# NEED HELP replacing harddrive



## ginnieth (Oct 19, 2005)

hi...a plea for help...
my mac has died and i need to replace it...i am not savvy by any means...i need a computer that still has scsi interfacing so i can continue to use the personal laser printer...i use my computer for work, and need sufficient memory to store files, use a scanner, use the graphics, etc. my budget is around $500.00...can you help me? i assume my moniter is fine, just the harddrive has to be replaced...
the problem with my old mac started yesterday, i was able to finally get it booted (after it crashed it was then was unrecognizable by itself) using a series of start up disks...however, today the start up disks are saying they do not recognize the harddrive and i can't run disk first aid on it...i really need to get files off of this computer, do you have any suggestions?

thanks for your assistance...i bought an imac from mega macs and have been v. satisfied (dead computer is a power mac), what do you think of this one?
PowerMac G4 500MHz 256MB/27GB/DVD-RAM/100 MB Zip

FEATURES:

* 500mhz PowerPC G4 
* System bus @100MHz 
* 256MB SDRAM memory 
* 27GB Ultra ATA drive 
* DVD-RAM (reads CDs & DVD-ram) 
INCLUDES:
* PowerMac G4 
* AC Power Cord 
* Keyboard & Mouse 

ginny thacker
please respond via email
[email protected]


----------



## shuuhen (Sep 4, 2004)

So the computer does boot off of a CD? If so, you don't need to replace the computer. The computer just seems to be having trouble reading the hard drive.

If the computer is at least getting to the startup chime, you can try resetting the PRAM. When you start the computer, hold command-option-p-r until you have heard the startup chime about three or four times.


----------



## [email protected] (Oct 31, 2005)

Sounds very like the drive has died completely. Usually, if you manage to get it going once more you should IMMEDIATELY backup the data, as it's unlikely to come up again... 
Replacing the ATA drive is a doddle. You can get instructions from Apple's support http://www.apple.com/support/diy/ (and select your model G4), or Google using something like "replacing hard drive g4 500MHZ". 
You can get v. cheap replacement drives from http://ebuyer.co.uk or a variety of places in the US (always cheaper than the UK :-( ) 

And one last thing - where possible use Seagate drives, both ATA and SCSI, they are the best.


----------



## sinclair_tm (Mar 11, 2005)

that g4/500 does not have scsi on it. scsi was a built to order option on all g4 desktops. what mac do you have with a failed hd on it. it is simple to replace the hds on most macs. as far a getting a replacement hd, the best to do is to get new, and any major brand will do. i have maxtor and wester digital and never have had a problem with them.


----------

== Items from a data source ==

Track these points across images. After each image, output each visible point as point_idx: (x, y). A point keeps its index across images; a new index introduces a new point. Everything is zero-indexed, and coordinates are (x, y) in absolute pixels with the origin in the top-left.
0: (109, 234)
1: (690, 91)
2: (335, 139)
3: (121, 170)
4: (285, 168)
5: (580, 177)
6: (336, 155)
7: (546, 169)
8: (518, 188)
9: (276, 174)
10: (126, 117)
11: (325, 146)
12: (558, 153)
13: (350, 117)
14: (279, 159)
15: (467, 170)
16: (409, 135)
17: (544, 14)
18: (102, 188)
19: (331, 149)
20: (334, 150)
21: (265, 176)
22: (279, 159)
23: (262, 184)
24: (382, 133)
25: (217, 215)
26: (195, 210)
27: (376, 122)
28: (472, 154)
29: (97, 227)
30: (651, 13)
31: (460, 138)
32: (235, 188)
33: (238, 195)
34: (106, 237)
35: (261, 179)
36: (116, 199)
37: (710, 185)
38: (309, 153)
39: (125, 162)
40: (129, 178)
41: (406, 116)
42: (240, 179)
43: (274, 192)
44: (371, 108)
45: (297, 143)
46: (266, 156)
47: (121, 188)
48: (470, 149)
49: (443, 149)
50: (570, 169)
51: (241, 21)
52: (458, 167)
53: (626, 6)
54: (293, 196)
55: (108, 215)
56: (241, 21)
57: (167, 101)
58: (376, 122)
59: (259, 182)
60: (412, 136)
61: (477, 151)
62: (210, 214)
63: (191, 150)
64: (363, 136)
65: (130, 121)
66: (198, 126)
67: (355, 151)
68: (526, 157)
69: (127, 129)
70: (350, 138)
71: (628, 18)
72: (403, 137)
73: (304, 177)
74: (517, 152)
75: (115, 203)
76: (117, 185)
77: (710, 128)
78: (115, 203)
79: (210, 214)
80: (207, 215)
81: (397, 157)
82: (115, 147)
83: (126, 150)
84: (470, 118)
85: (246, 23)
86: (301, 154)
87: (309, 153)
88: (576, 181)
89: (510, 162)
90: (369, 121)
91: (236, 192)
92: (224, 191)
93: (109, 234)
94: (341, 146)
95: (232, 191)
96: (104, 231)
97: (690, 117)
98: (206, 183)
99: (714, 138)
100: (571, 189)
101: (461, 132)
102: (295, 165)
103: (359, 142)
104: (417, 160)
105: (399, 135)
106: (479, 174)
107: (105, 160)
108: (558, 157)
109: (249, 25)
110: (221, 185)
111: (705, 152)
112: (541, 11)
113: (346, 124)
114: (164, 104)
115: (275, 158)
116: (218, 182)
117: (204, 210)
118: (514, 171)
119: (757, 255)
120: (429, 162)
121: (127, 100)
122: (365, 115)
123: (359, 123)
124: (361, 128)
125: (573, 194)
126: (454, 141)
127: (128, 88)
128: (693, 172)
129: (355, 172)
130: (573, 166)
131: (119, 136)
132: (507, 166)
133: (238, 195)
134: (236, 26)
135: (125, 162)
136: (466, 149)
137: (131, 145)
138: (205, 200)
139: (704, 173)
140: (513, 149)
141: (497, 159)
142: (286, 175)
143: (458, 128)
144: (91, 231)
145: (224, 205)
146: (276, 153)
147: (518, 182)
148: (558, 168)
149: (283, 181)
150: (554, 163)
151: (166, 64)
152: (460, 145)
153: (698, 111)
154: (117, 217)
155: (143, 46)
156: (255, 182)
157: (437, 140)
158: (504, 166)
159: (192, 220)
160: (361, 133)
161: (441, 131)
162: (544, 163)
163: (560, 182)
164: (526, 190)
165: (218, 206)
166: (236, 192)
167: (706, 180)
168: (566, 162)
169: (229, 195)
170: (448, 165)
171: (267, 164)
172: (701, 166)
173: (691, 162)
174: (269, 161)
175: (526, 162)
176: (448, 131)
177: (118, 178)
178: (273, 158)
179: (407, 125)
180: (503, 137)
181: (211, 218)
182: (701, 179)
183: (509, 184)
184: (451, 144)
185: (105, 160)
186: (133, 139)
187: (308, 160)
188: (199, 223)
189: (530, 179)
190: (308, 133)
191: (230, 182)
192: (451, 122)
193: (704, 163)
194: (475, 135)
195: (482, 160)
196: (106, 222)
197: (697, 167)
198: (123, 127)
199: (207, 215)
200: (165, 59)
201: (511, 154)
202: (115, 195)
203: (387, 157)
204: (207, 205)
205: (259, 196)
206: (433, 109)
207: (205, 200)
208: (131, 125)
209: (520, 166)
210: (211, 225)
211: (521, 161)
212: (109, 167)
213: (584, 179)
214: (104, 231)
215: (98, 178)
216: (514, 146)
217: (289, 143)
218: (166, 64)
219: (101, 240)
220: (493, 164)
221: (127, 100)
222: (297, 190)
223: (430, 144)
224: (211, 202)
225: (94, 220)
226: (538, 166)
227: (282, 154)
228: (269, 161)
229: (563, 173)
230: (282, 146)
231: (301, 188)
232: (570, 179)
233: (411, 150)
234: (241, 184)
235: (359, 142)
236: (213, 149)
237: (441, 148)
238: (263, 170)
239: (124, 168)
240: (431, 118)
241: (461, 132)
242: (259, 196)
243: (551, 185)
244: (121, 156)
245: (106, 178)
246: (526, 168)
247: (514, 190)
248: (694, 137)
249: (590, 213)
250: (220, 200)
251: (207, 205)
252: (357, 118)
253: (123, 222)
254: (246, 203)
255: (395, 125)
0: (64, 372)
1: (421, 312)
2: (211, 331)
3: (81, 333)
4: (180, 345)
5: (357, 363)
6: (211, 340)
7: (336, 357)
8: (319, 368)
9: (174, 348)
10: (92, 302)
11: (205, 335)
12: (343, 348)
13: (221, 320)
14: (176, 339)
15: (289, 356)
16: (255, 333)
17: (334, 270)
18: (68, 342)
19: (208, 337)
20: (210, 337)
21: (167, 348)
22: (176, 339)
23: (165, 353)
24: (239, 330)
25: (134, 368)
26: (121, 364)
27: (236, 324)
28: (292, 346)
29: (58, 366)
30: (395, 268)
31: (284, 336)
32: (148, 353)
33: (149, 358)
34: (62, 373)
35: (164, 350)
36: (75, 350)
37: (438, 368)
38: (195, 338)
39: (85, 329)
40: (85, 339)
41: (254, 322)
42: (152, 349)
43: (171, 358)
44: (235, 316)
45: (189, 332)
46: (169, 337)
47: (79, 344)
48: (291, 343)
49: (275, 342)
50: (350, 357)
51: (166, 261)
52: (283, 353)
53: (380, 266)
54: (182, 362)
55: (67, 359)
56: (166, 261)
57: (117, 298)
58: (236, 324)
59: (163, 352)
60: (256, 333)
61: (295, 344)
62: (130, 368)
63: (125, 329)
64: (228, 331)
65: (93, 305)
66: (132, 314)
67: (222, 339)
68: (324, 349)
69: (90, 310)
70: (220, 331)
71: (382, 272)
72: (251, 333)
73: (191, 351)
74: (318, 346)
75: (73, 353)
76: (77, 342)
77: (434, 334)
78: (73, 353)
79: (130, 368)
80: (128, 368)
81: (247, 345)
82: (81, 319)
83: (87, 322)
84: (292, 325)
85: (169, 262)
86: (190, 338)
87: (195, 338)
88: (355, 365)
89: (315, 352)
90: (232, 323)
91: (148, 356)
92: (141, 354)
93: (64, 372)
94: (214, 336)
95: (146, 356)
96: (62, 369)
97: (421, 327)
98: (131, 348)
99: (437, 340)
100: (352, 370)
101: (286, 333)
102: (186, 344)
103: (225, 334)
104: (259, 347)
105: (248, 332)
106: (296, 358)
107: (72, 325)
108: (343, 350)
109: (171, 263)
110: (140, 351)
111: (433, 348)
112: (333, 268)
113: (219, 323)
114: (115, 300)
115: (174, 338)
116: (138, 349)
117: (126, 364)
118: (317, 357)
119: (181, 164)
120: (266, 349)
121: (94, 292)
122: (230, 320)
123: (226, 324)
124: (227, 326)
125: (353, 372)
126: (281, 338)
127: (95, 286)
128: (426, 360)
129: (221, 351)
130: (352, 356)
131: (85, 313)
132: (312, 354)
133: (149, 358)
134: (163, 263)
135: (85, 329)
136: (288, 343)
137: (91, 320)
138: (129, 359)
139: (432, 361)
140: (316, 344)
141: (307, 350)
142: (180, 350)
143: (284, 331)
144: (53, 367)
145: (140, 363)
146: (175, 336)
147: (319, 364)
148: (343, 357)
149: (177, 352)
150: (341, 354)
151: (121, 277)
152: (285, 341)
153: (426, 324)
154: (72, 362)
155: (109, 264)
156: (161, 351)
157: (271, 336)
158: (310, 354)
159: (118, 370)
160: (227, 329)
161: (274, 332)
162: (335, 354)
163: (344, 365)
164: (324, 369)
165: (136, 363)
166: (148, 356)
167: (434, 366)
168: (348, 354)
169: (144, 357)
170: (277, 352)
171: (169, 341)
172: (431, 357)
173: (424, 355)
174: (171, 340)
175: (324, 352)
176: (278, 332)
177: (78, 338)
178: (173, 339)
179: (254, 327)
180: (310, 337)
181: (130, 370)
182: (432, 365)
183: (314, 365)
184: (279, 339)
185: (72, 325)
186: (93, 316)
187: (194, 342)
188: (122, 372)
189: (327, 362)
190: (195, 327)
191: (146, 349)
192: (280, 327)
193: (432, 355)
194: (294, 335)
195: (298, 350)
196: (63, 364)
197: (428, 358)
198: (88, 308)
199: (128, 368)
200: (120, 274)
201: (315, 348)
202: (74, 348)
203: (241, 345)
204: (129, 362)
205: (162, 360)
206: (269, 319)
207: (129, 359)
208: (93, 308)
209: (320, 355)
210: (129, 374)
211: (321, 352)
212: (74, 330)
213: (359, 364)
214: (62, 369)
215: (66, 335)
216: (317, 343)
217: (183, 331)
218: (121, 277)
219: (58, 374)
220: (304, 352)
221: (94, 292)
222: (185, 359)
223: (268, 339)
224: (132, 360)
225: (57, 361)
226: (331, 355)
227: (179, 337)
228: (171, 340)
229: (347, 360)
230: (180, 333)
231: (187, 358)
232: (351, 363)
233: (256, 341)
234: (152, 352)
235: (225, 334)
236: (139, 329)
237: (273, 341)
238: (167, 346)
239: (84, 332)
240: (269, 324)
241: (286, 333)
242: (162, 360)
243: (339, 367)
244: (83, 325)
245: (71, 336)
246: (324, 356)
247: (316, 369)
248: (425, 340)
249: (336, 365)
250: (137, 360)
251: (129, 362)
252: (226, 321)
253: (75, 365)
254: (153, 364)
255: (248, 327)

== WHAT THE TASK ASKS ==
Please repeat the hard drive thread word for word, between "that g4/500 does" and "problem with them.", inclusive.

== CORRECT OUTPUT ==
that g4/500 does not have scsi on it. scsi was a built to order option on all g4 desktops. what mac do you have with a failed hd on it. it is simple to replace the hds on most macs. as far a getting a replacement hd, the best to do is to get new, and any major brand will do. i have maxtor and wester digital and never have had a problem with them.